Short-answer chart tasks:
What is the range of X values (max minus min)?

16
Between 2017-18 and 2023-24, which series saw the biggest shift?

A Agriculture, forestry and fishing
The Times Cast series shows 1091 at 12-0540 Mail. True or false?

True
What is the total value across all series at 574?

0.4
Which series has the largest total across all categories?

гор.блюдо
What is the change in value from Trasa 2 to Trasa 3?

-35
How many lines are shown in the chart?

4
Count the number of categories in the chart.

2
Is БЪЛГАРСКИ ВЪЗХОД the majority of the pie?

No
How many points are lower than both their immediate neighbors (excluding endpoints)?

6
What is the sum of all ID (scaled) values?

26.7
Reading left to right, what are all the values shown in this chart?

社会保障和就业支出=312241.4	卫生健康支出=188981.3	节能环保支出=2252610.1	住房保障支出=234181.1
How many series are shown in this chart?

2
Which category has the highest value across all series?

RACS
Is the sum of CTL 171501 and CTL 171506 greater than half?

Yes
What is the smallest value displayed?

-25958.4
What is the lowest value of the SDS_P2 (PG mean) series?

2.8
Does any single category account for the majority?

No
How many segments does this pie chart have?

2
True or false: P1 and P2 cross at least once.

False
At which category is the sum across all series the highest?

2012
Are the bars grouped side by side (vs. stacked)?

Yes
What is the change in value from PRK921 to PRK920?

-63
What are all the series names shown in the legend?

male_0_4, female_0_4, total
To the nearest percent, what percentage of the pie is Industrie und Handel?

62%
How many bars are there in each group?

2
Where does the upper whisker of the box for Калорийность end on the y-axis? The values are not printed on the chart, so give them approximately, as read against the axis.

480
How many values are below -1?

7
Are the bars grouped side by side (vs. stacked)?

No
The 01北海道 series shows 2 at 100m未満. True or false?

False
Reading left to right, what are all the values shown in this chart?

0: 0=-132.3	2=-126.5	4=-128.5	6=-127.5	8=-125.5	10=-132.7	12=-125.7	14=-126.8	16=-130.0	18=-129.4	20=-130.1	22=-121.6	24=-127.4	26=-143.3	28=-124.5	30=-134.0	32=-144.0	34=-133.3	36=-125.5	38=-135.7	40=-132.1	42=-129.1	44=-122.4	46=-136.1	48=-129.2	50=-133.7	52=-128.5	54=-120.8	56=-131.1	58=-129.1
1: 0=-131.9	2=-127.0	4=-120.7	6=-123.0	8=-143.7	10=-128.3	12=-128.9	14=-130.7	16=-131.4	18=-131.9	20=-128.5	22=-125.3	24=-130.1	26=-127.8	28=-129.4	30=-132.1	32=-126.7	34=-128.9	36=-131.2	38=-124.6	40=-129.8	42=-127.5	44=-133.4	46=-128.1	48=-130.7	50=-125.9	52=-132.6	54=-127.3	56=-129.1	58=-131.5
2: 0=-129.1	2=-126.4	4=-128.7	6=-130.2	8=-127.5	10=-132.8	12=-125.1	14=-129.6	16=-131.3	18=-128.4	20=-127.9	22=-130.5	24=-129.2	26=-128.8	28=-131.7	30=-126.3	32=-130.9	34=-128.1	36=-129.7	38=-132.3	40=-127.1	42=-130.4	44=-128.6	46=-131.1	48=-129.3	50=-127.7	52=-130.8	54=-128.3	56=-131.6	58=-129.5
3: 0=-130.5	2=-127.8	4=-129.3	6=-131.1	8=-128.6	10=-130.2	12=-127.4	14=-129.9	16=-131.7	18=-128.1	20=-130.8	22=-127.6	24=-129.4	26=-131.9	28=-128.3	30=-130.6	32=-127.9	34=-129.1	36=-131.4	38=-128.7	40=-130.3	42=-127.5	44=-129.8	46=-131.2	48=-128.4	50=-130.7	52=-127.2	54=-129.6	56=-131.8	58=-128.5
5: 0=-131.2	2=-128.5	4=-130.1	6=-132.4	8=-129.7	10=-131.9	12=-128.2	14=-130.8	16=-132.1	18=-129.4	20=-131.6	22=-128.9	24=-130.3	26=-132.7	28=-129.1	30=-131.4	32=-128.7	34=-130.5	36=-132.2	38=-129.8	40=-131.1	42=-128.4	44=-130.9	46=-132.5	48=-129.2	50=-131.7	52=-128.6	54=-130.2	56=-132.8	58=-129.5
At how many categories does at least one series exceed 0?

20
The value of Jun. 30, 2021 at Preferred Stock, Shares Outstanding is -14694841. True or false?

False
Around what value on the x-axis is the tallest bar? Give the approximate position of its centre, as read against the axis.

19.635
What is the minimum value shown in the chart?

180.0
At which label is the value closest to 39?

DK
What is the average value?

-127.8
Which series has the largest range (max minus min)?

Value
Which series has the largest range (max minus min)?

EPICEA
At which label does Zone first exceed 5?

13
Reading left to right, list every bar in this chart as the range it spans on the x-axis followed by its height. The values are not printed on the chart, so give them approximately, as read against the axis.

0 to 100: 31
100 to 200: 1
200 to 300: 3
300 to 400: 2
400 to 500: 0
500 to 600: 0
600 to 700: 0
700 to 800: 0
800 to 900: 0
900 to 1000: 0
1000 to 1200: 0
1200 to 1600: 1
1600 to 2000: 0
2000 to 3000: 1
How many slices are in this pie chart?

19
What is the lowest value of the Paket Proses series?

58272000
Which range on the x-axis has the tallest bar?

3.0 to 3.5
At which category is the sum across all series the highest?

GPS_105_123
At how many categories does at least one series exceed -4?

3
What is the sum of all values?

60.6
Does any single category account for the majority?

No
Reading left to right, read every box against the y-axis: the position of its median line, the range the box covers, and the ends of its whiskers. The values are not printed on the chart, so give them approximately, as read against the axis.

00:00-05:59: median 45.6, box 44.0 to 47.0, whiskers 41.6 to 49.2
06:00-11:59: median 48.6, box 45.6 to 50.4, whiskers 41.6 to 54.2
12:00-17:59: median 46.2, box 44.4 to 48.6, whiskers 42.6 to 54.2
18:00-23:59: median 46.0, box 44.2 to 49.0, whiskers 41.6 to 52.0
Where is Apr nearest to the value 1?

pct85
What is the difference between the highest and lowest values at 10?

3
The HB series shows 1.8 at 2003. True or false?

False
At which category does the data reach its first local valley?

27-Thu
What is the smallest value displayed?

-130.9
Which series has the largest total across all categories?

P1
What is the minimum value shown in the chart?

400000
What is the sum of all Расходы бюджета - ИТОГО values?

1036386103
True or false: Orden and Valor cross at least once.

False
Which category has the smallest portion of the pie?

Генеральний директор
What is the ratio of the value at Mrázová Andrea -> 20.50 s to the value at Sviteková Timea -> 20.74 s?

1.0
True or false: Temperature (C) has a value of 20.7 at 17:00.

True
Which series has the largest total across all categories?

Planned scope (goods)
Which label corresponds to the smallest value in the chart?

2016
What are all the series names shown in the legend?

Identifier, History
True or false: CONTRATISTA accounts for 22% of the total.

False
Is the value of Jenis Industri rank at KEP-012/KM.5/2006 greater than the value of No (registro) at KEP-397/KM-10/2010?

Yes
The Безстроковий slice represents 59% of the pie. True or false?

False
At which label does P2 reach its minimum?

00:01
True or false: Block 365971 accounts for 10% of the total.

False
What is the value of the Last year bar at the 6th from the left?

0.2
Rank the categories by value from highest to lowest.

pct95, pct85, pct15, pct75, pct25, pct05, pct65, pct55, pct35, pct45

WHAT TO DO:
Arrange the listing above, from its first line through the line containing "How many bars are there in each group?", as a JSON list of strings with one string per line, skipping blank lines.

EXPECTED ANSWER:
[
  "What is the range of X values (max minus min)?",
  "16",
  "Between 2017-18 and 2023-24, which series saw the biggest shift?",
  "A Agriculture, forestry and fishing",
  "The Times Cast series shows 1091 at 12-0540 Mail. True or false?",
  "True",
  "What is the total value across all series at 574?",
  "0.4",
  "Which series has the largest total across all categories?",
  "гор.блюдо",
  "What is the change in value from Trasa 2 to Trasa 3?",
  "-35",
  "How many lines are shown in the chart?",
  "4",
  "Count the number of categories in the chart.",
  "2",
  "Is БЪЛГАРСКИ ВЪЗХОД the majority of the pie?",
  "No",
  "How many points are lower than both their immediate neighbors (excluding endpoints)?",
  "6",
  "What is the sum of all ID (scaled) values?",
  "26.7",
  "Reading left to right, what are all the values shown in this chart?",
  "社会保障和就业支出=312241.4\t卫生健康支出=188981.3\t节能环保支出=2252610.1\t住房保障支出=234181.1",
  "How many series are shown in this chart?",
  "2",
  "Which category has the highest value across all series?",
  "RACS",
  "Is the sum of CTL 171501 and CTL 171506 greater than half?",
  "Yes",
  "What is the smallest value displayed?",
  "-25958.4",
  "What is the lowest value of the SDS_P2 (PG mean) series?",
  "2.8",
  "Does any single category account for the majority?",
  "No",
  "How many segments does this pie chart have?",
  "2",
  "True or false: P1 and P2 cross at least once.",
  "False",
  "At which category is the sum across all series the highest?",
  "2012",
  "Are the bars grouped side by side (vs. stacked)?",
  "Yes",
  "What is the change in value from PRK921 to PRK920?",
  "-63",
  "What are all the series names shown in the legend?",
  "male_0_4, female_0_4, total",
  "To the nearest percent, what percentage of the pie is Industrie und Handel?",
  "62%",
  "How many bars are there in each group?"
]